> **The data**

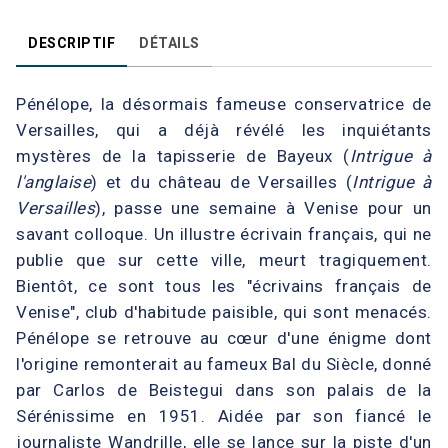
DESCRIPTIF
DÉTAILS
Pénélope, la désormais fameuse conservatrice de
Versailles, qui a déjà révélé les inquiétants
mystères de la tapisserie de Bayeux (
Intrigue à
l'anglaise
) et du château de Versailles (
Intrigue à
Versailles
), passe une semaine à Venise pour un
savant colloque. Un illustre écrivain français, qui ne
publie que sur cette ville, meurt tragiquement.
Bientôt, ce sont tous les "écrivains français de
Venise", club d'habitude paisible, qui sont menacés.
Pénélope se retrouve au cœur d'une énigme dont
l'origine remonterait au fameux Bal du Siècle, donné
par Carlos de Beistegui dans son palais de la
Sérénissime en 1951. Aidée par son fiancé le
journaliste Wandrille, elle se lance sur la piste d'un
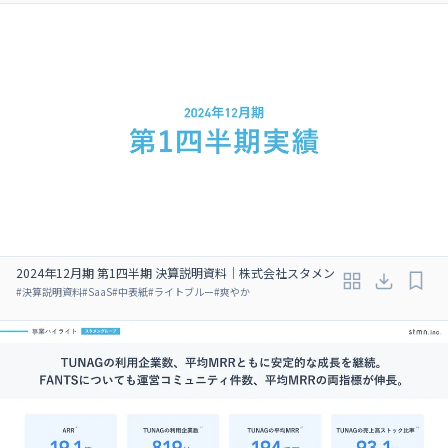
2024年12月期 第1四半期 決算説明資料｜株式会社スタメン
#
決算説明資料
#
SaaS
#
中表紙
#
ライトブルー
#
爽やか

==

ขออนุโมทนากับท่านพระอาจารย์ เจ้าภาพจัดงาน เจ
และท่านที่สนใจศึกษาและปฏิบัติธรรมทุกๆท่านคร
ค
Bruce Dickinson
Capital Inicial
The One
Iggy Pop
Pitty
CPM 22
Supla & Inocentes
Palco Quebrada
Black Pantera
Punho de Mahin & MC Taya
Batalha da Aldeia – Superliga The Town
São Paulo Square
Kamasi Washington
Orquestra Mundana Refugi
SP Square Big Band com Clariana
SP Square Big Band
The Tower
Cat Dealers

> **What is needed**
Among the records above, find the lines where the word "Pénélope" appears and copy them.

> **Answer to this exercise**
Pénélope, la désormais fameuse conservatrice de
Pénélope se retrouve au cœur d'une énigme dont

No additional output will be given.